EXCERPTED RECORDS:
━━━━━━━━━━━━━━━━━━━━

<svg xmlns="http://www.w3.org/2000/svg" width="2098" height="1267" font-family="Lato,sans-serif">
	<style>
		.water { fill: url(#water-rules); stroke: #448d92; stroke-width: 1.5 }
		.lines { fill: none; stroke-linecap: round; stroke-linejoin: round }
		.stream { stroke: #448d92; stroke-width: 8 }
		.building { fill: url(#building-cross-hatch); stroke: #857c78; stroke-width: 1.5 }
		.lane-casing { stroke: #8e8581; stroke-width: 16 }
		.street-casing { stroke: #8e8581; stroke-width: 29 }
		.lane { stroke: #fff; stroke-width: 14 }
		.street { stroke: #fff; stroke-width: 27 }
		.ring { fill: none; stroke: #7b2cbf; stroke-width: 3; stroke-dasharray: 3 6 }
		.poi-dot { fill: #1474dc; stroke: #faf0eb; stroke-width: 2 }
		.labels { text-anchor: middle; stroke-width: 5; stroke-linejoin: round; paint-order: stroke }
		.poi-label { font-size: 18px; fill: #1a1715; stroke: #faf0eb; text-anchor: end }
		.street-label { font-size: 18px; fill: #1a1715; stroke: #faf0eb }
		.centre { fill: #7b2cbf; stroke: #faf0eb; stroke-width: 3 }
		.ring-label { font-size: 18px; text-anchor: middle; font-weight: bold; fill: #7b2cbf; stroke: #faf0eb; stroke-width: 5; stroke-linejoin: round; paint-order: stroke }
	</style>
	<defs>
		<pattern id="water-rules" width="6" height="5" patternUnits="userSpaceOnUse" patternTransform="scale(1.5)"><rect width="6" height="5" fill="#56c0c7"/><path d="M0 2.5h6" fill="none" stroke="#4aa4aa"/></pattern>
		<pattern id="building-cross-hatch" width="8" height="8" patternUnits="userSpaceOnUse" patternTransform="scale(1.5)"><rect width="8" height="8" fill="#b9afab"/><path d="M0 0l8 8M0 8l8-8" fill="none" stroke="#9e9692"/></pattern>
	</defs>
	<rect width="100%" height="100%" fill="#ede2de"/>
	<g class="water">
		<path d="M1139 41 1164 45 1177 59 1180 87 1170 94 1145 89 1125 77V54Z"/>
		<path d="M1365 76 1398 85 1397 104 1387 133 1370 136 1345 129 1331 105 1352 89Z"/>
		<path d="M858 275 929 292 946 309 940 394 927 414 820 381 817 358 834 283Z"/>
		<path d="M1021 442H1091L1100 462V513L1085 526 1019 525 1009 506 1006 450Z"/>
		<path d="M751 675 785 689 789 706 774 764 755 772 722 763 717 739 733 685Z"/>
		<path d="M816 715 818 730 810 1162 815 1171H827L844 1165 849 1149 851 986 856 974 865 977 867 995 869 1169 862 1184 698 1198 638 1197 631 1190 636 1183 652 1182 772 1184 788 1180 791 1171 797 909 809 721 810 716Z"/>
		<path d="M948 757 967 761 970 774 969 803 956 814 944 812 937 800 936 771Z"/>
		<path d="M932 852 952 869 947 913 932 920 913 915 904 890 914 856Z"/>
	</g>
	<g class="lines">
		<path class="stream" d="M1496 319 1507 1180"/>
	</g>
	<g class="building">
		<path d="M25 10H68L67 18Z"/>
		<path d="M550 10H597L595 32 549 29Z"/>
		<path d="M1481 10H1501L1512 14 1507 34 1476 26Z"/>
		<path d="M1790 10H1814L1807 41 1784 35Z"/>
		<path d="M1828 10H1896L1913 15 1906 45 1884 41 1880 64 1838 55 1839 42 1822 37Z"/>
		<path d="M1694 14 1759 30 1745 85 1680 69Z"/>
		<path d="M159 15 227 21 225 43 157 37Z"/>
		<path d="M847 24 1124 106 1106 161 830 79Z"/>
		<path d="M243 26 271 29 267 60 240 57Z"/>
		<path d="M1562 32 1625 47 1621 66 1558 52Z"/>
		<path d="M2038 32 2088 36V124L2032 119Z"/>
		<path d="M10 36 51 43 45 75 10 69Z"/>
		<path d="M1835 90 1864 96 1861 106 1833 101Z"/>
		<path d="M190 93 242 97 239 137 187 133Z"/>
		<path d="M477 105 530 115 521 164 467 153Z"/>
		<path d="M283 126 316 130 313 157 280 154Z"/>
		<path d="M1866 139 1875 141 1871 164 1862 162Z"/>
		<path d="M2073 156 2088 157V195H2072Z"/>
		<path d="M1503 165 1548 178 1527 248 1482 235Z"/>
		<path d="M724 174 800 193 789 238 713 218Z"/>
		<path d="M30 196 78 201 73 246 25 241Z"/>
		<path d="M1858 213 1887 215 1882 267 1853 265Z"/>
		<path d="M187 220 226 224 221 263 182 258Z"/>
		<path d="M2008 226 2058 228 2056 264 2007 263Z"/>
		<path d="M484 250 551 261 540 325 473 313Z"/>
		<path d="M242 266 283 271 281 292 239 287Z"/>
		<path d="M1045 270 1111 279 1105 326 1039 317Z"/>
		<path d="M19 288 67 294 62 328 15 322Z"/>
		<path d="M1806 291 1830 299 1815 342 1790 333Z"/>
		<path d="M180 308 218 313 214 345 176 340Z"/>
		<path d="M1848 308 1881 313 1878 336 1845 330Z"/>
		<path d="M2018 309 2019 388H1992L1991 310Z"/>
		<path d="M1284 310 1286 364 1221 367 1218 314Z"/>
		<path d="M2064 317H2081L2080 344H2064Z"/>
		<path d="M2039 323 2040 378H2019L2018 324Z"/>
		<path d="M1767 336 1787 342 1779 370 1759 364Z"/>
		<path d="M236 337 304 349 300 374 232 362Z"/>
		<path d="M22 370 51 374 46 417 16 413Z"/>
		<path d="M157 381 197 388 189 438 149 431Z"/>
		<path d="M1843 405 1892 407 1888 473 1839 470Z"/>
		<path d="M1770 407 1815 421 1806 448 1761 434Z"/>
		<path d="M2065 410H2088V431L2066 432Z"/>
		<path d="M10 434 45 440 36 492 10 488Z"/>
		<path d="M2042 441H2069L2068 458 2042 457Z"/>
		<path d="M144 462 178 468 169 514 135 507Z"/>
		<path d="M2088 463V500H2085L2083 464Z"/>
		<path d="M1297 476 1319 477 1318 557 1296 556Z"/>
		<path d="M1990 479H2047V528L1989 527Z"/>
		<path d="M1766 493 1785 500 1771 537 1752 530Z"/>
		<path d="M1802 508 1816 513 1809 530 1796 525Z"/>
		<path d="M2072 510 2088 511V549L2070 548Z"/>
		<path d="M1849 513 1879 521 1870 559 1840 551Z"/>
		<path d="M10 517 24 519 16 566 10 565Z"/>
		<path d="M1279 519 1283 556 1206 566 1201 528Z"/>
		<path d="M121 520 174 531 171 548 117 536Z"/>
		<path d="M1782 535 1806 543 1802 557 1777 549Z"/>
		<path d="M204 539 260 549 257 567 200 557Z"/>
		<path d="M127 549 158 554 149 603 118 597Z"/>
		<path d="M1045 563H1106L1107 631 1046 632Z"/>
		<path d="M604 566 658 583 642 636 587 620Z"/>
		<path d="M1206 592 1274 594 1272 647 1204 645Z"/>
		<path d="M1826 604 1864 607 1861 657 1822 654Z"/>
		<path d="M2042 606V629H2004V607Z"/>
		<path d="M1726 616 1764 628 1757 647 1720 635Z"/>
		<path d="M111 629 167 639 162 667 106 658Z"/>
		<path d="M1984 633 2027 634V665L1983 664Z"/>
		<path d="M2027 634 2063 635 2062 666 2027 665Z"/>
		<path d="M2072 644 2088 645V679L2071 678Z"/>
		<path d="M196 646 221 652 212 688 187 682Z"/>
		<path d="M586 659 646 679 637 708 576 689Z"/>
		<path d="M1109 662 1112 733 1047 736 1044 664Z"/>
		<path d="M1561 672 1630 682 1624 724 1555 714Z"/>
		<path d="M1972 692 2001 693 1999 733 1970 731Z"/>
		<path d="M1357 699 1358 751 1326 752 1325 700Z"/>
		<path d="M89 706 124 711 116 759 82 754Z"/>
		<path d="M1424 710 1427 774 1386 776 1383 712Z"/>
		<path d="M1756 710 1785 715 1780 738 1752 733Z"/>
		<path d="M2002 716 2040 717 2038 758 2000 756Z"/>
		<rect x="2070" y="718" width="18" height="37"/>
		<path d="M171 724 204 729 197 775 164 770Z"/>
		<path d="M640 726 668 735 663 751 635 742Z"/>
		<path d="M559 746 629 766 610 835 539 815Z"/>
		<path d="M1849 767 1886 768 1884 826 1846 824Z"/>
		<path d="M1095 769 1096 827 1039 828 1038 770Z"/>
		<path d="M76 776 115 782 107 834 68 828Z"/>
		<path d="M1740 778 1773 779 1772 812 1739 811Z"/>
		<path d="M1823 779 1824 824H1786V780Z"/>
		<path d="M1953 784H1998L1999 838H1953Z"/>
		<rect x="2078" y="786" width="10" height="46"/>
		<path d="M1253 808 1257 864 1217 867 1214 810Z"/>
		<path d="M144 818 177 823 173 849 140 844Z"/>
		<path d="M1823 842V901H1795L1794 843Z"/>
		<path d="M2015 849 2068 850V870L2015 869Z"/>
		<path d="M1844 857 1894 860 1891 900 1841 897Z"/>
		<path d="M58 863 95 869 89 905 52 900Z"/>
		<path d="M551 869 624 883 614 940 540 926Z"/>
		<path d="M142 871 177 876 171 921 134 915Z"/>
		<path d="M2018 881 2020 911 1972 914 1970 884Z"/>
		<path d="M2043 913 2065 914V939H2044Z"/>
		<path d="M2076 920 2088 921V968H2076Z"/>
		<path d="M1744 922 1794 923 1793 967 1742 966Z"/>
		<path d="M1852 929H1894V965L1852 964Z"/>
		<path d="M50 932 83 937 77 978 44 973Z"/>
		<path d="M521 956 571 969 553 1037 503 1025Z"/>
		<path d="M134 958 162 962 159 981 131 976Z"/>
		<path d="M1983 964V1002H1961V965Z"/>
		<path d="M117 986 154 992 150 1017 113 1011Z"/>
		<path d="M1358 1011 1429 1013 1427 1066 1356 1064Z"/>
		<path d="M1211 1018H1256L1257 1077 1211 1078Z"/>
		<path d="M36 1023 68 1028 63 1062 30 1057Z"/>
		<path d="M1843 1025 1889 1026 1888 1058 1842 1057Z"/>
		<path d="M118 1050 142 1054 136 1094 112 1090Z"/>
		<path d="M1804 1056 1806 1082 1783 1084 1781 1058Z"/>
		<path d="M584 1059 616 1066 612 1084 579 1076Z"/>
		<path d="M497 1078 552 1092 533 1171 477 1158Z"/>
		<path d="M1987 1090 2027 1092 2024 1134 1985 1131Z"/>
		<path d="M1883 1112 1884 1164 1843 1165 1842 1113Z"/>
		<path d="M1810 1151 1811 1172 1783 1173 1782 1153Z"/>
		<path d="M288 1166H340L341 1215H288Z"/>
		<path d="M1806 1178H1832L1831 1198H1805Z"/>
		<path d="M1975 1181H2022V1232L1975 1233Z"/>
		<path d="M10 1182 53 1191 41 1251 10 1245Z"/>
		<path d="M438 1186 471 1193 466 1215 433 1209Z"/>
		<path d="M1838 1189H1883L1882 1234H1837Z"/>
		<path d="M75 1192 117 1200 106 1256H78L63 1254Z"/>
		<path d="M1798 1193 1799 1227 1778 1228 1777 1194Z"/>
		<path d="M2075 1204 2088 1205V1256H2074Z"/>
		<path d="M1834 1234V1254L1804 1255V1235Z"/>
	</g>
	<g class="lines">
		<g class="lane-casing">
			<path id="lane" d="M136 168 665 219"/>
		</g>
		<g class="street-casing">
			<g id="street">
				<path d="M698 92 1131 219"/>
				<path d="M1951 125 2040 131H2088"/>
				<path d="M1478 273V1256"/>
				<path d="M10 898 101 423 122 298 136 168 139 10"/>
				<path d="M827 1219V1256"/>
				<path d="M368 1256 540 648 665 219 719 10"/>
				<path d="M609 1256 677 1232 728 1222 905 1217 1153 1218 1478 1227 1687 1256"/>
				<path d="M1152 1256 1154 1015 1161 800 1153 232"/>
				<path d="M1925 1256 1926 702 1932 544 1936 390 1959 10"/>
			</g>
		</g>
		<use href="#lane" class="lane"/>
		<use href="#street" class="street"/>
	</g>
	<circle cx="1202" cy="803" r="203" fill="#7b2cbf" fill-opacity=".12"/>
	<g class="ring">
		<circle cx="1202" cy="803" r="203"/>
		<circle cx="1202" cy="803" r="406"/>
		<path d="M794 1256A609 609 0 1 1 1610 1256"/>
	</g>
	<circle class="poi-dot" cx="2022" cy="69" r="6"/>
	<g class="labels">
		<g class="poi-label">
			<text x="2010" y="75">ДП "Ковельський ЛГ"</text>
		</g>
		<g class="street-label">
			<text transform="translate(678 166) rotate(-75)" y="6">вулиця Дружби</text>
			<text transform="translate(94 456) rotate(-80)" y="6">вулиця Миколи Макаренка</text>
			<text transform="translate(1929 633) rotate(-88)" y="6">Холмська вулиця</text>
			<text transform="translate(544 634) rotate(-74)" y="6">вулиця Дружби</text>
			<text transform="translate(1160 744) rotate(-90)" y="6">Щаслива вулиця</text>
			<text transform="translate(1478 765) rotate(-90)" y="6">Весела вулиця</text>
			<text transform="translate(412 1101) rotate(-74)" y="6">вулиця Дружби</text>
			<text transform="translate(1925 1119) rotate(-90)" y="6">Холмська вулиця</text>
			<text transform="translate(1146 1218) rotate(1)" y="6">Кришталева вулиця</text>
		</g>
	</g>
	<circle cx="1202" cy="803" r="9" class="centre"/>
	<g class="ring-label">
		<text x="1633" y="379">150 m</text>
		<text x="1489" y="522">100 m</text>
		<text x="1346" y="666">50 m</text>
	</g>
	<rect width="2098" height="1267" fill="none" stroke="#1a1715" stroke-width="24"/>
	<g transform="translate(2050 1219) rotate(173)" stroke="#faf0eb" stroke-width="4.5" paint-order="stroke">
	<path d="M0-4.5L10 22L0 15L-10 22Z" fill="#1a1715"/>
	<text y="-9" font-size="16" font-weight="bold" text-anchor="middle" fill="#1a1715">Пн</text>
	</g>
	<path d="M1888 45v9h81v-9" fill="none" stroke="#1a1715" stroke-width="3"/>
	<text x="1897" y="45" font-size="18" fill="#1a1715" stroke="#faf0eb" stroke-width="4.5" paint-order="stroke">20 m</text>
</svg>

━━━━━━━━━━━━━━━━━━━━

In the entries above, find the line with "139 1875 141" and the line with "196 78 201 73", then restate word for word both of them and every line between, with nothing more.

OUTPUT:
		<path d="M1866 139 1875 141 1871 164 1862 162Z"/>
		<path d="M2073 156 2088 157V195H2072Z"/>
		<path d="M1503 165 1548 178 1527 248 1482 235Z"/>
		<path d="M724 174 800 193 789 238 713 218Z"/>
		<path d="M30 196 78 201 73 246 25 241Z"/>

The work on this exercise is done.